## About this task
Could you put every line of the dataset items below into a single numbered list, leaving out any blank lines?

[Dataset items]
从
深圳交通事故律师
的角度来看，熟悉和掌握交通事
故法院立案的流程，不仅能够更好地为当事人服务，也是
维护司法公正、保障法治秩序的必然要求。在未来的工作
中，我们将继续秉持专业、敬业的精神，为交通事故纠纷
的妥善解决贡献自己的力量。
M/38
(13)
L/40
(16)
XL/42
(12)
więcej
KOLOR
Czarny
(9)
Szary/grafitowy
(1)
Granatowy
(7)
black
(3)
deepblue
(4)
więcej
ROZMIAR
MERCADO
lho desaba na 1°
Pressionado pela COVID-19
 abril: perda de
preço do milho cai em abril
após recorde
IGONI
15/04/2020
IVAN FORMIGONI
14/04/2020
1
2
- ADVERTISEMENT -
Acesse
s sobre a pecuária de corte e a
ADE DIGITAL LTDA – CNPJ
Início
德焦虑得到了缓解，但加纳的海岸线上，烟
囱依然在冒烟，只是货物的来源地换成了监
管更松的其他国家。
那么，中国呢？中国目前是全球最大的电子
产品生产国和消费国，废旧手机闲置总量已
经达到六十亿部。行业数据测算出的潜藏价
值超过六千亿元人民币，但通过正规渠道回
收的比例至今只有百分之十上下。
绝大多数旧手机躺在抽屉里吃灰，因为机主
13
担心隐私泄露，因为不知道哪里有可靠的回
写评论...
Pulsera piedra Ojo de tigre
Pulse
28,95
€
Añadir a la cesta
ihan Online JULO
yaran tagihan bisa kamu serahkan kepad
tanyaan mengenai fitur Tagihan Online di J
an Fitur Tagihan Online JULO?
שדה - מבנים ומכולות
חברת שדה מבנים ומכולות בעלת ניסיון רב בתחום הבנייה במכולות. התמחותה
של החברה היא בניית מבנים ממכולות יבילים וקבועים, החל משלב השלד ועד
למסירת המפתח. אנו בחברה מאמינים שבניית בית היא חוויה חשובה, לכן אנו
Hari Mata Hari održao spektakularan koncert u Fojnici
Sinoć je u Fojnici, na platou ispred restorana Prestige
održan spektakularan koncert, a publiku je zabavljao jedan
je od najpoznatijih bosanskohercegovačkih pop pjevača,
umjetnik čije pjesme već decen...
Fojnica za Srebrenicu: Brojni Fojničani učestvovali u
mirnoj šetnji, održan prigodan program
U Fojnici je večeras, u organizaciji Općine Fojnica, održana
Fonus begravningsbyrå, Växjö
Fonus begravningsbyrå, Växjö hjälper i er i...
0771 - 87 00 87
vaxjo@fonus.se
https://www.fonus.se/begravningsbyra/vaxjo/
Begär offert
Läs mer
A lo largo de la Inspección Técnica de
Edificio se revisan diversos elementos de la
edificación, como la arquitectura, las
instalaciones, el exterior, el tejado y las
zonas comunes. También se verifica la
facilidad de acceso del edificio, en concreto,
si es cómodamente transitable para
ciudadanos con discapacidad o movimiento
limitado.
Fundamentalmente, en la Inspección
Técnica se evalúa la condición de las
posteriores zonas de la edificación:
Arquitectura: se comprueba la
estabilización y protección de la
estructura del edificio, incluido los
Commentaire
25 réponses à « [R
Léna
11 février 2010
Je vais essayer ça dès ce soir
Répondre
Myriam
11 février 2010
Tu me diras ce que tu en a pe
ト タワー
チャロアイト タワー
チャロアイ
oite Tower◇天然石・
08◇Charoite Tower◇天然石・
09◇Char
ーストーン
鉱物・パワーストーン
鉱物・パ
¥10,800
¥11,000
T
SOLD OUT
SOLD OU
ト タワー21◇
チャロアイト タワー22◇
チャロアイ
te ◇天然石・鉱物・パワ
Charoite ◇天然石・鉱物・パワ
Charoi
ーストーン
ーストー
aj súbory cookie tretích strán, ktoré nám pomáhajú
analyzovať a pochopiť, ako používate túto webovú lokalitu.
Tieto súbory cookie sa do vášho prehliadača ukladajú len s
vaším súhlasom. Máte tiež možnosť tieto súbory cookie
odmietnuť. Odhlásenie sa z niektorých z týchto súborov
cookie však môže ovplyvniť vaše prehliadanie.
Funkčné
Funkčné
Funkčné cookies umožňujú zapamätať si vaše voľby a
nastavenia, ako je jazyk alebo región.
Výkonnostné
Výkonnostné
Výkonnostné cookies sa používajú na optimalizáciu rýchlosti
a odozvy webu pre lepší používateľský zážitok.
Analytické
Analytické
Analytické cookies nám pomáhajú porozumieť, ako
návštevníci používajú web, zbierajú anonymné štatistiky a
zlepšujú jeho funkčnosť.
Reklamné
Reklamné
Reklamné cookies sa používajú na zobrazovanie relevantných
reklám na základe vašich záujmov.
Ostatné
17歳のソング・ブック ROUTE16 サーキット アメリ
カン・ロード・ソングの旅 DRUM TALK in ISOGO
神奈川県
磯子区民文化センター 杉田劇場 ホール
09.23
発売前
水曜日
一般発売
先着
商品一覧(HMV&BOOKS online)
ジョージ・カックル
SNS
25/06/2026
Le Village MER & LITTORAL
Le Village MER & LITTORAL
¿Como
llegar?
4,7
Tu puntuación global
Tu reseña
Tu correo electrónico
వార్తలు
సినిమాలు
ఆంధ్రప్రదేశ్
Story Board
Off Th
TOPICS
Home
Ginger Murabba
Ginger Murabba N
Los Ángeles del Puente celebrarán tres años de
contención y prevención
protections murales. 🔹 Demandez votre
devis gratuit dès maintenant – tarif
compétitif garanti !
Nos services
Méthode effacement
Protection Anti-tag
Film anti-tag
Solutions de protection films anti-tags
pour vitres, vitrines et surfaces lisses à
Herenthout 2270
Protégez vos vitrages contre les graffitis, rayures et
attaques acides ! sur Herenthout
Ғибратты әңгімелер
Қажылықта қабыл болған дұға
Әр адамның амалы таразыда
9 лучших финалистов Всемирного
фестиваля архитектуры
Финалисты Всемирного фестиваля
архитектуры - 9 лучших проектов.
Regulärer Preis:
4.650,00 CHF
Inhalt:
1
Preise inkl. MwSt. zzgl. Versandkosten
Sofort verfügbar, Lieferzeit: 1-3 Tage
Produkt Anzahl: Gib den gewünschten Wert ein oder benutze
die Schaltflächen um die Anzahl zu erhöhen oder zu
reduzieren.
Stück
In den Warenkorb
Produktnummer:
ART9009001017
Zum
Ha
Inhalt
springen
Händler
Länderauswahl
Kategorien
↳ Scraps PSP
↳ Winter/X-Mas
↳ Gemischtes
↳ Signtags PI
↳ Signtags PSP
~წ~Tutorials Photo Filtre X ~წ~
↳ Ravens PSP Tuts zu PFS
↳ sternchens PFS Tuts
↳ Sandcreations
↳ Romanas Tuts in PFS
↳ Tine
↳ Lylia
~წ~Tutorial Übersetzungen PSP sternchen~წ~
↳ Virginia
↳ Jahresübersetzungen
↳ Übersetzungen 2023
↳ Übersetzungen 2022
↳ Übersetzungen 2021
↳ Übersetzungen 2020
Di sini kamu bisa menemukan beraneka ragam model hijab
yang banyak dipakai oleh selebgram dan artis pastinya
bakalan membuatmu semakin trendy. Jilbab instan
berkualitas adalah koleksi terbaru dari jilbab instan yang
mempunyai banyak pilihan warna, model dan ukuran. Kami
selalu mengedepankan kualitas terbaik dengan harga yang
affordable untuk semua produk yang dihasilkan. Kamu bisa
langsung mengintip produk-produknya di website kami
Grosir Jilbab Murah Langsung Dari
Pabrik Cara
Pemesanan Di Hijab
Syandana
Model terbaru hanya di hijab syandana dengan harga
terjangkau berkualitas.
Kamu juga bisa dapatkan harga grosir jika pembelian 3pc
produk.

## Response
1. 从
2. 深圳交通事故律师
3. 的角度来看，熟悉和掌握交通事
4. 故法院立案的流程，不仅能够更好地为当事人服务，也是
5. 维护司法公正、保障法治秩序的必然要求。在未来的工作
6. 中，我们将继续秉持专业、敬业的精神，为交通事故纠纷
7. 的妥善解决贡献自己的力量。
8. M/38
9. (13)
10. L/40
11. (16)
12. XL/42
13. (12)
14. więcej
15. KOLOR
16. Czarny
17. (9)
18. Szary/grafitowy
19. (1)
20. Granatowy
21. (7)
22. black
23. (3)
24. deepblue
25. (4)
26. więcej
27. ROZMIAR
28. MERCADO
29. lho desaba na 1°
30. Pressionado pela COVID-19
31.  abril: perda de
32. preço do milho cai em abril
33. após recorde
34. IGONI
35. 15/04/2020
36. IVAN FORMIGONI
37. 14/04/2020
38. 1
39. 2
40. - ADVERTISEMENT -
41. Acesse
42. s sobre a pecuária de corte e a
43. ADE DIGITAL LTDA – CNPJ
44. Início
45. 德焦虑得到了缓解，但加纳的海岸线上，烟
46. 囱依然在冒烟，只是货物的来源地换成了监
47. 管更松的其他国家。
48. 那么，中国呢？中国目前是全球最大的电子
49. 产品生产国和消费国，废旧手机闲置总量已
50. 经达到六十亿部。行业数据测算出的潜藏价
51. 值超过六千亿元人民币，但通过正规渠道回
52. 收的比例至今只有百分之十上下。
53. 绝大多数旧手机躺在抽屉里吃灰，因为机主
54. 13
55. 担心隐私泄露，因为不知道哪里有可靠的回
56. 写评论...
57. Pulsera piedra Ojo de tigre
58. Pulse
59. 28,95
60. €
61. Añadir a la cesta
62. ihan Online JULO
63. yaran tagihan bisa kamu serahkan kepad
64. tanyaan mengenai fitur Tagihan Online di J
65. an Fitur Tagihan Online JULO?
66. שדה - מבנים ומכולות
67. חברת שדה מבנים ומכולות בעלת ניסיון רב בתחום הבנייה במכולות. התמחותה
68. של החברה היא בניית מבנים ממכולות יבילים וקבועים, החל משלב השלד ועד
69. למסירת המפתח. אנו בחברה מאמינים שבניית בית היא חוויה חשובה, לכן אנו
70. Hari Mata Hari održao spektakularan koncert u Fojnici
71. Sinoć je u Fojnici, na platou ispred restorana Prestige
72. održan spektakularan koncert, a publiku je zabavljao jedan
73. je od najpoznatijih bosanskohercegovačkih pop pjevača,
74. umjetnik čije pjesme već decen...
75. Fojnica za Srebrenicu: Brojni Fojničani učestvovali u
76. mirnoj šetnji, održan prigodan program
77. U Fojnici je večeras, u organizaciji Općine Fojnica, održana
78. Fonus begravningsbyrå, Växjö
79. Fonus begravningsbyrå, Växjö hjälper i er i...
80. 0771 - 87 00 87
81. vaxjo@fonus.se
82. https://www.fonus.se/begravningsbyra/vaxjo/
83. Begär offert
84. Läs mer
85. A lo largo de la Inspección Técnica de
86. Edificio se revisan diversos elementos de la
87. edificación, como la arquitectura, las
88. instalaciones, el exterior, el tejado y las
89. zonas comunes. También se verifica la
90. facilidad de acceso del edificio, en concreto,
91. si es cómodamente transitable para
92. ciudadanos con discapacidad o movimiento
93. limitado.
94. Fundamentalmente, en la Inspección
95. Técnica se evalúa la condición de las
96. posteriores zonas de la edificación:
97. Arquitectura: se comprueba la
98. estabilización y protección de la
99. estructura del edificio, incluido los
100. Commentaire
101. 25 réponses à « [R
102. Léna
103. 11 février 2010
104. Je vais essayer ça dès ce soir
105. Répondre
106. Myriam
107. 11 février 2010
108. Tu me diras ce que tu en a pe
109. ト タワー
110. チャロアイト タワー
111. チャロアイ
112. oite Tower◇天然石・
113. 08◇Charoite Tower◇天然石・
114. 09◇Char
115. ーストーン
116. 鉱物・パワーストーン
117. 鉱物・パ
118. ¥10,800
119. ¥11,000
120. T
121. SOLD OUT
122. SOLD OU
123. ト タワー21◇
124. チャロアイト タワー22◇
125. チャロアイ
126. te ◇天然石・鉱物・パワ
127. Charoite ◇天然石・鉱物・パワ
128. Charoi
129. ーストーン
130. ーストー
131. aj súbory cookie tretích strán, ktoré nám pomáhajú
132. analyzovať a pochopiť, ako používate túto webovú lokalitu.
133. Tieto súbory cookie sa do vášho prehliadača ukladajú len s
134. vaším súhlasom. Máte tiež možnosť tieto súbory cookie
135. odmietnuť. Odhlásenie sa z niektorých z týchto súborov
136. cookie však môže ovplyvniť vaše prehliadanie.
137. Funkčné
138. Funkčné
139. Funkčné cookies umožňujú zapamätať si vaše voľby a
140. nastavenia, ako je jazyk alebo región.
141. Výkonnostné
142. Výkonnostné
143. Výkonnostné cookies sa používajú na optimalizáciu rýchlosti
144. a odozvy webu pre lepší používateľský zážitok.
145. Analytické
146. Analytické
147. Analytické cookies nám pomáhajú porozumieť, ako
148. návštevníci používajú web, zbierajú anonymné štatistiky a
149. zlepšujú jeho funkčnosť.
150. Reklamné
151. Reklamné
152. Reklamné cookies sa používajú na zobrazovanie relevantných
153. reklám na základe vašich záujmov.
154. Ostatné
155. 17歳のソング・ブック ROUTE16 サーキット アメリ
156. カン・ロード・ソングの旅 DRUM TALK in ISOGO
157. 神奈川県
158. 磯子区民文化センター 杉田劇場 ホール
159. 09.23
160. 発売前
161. 水曜日
162. 一般発売
163. 先着
164. 商品一覧(HMV&BOOKS online)
165. ジョージ・カックル
166. SNS
167. 25/06/2026
168. Le Village MER & LITTORAL
169. Le Village MER & LITTORAL
170. ¿Como
171. llegar?
172. 4,7
173. Tu puntuación global
174. Tu reseña
175. Tu correo electrónico
176. వార్తలు
177. సినిమాలు
178. ఆంధ్రప్రదేశ్
179. Story Board
180. Off Th
181. TOPICS
182. Home
183. Ginger Murabba
184. Ginger Murabba N
185. Los Ángeles del Puente celebrarán tres años de
186. contención y prevención
187. protections murales. 🔹 Demandez votre
188. devis gratuit dès maintenant – tarif
189. compétitif garanti !
190. Nos services
191. Méthode effacement
192. Protection Anti-tag
193. Film anti-tag
194. Solutions de protection films anti-tags
195. pour vitres, vitrines et surfaces lisses à
196. Herenthout 2270
197. Protégez vos vitrages contre les graffitis, rayures et
198. attaques acides ! sur Herenthout
199. Ғибратты әңгімелер
200. Қажылықта қабыл болған дұға
201. Әр адамның амалы таразыда
202. 9 лучших финалистов Всемирного
203. фестиваля архитектуры
204. Финалисты Всемирного фестиваля
205. архитектуры - 9 лучших проектов.
206. Regulärer Preis:
207. 4.650,00 CHF
208. Inhalt:
209. 1
210. Preise inkl. MwSt. zzgl. Versandkosten
211. Sofort verfügbar, Lieferzeit: 1-3 Tage
212. Produkt Anzahl: Gib den gewünschten Wert ein oder benutze
213. die Schaltflächen um die Anzahl zu erhöhen oder zu
214. reduzieren.
215. Stück
216. In den Warenkorb
217. Produktnummer:
218. ART9009001017
219. Zum
220. Ha
221. Inhalt
222. springen
223. Händler
224. Länderauswahl
225. Kategorien
226. ↳ Scraps PSP
227. ↳ Winter/X-Mas
228. ↳ Gemischtes
229. ↳ Signtags PI
230. ↳ Signtags PSP
231. ~წ~Tutorials Photo Filtre X ~წ~
232. ↳ Ravens PSP Tuts zu PFS
233. ↳ sternchens PFS Tuts
234. ↳ Sandcreations
235. ↳ Romanas Tuts in PFS
236. ↳ Tine
237. ↳ Lylia
238. ~წ~Tutorial Übersetzungen PSP sternchen~წ~
239. ↳ Virginia
240. ↳ Jahresübersetzungen
241. ↳ Übersetzungen 2023
242. ↳ Übersetzungen 2022
243. ↳ Übersetzungen 2021
244. ↳ Übersetzungen 2020
245. Di sini kamu bisa menemukan beraneka ragam model hijab
246. yang banyak dipakai oleh selebgram dan artis pastinya
247. bakalan membuatmu semakin trendy. Jilbab instan
248. berkualitas adalah koleksi terbaru dari jilbab instan yang
249. mempunyai banyak pilihan warna, model dan ukuran. Kami
250. selalu mengedepankan kualitas terbaik dengan harga yang
251. affordable untuk semua produk yang dihasilkan. Kamu bisa
252. langsung mengintip produk-produknya di website kami
253. Grosir Jilbab Murah Langsung Dari
254. Pabrik Cara
255. Pemesanan Di Hijab
256. Syandana
257. Model terbaru hanya di hijab syandana dengan harga
258. terjangkau berkualitas.
259. Kamu juga bisa dapatkan harga grosir jika pembelian 3pc
260. produk.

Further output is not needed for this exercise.